### ASSIGNMENT
Recast the lines below as a Markdown table with the columns Row and Text, numbering each row and leaving out blank lines and the pictures.

### INPUT MATERIAL

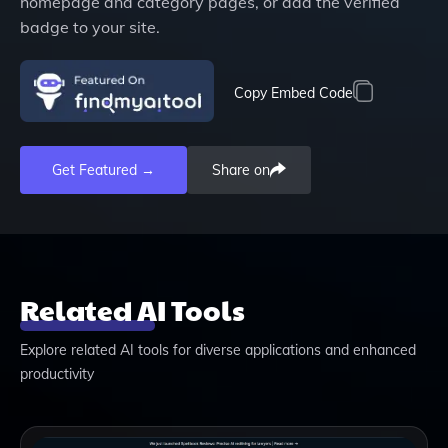
homepage and category pages, or add the verified
badge to your site.
Copy Embed Code
Get Featured →
Share on
Related AI Tools
Explore related AI tools for diverse applications and enhanced
productivity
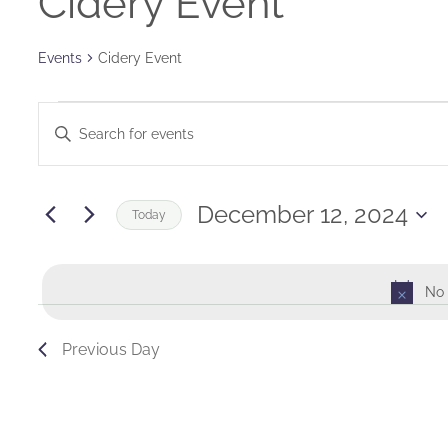
Cidery Event
Events
Cidery Event
Events
Events
Enter
for
Keyword.
Search
Search
December
and
for
December 12, 2024
Today
Events
12,
Views
Select
by
date.
2024
Navigation
Keyword.
No 
Previous Day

### TASK RESPONSE
| Row | Text |
|---|---|
| 1 | homepage and category pages, or add the verified |
| 2 | badge to your site. |
| 3 | Copy Embed Code |
| 4 | Get Featured → |
| 5 | Share on |
| 6 | Related AI Tools |
| 7 | Explore related AI tools for diverse applications and enhanced |
| 8 | productivity |
| 9 | Cidery Event |
| 10 | Events |
| 11 | Cidery Event |
| 12 | Events |
| 13 | Events |
| 14 | Enter |
| 15 | for |
| 16 | Keyword. |
| 17 | Search |
| 18 | Search |
| 19 | December |
| 20 | and |
| 21 | for |
| 22 | December 12, 2024 |
| 23 | Today |
| 24 | Events |
| 25 | 12, |
| 26 | Views |
| 27 | Select |
| 28 | by |
| 29 | date. |
| 30 | 2024 |
| 31 | Navigation |
| 32 | Keyword. |
| 33 | No  |
| 34 | Previous Day |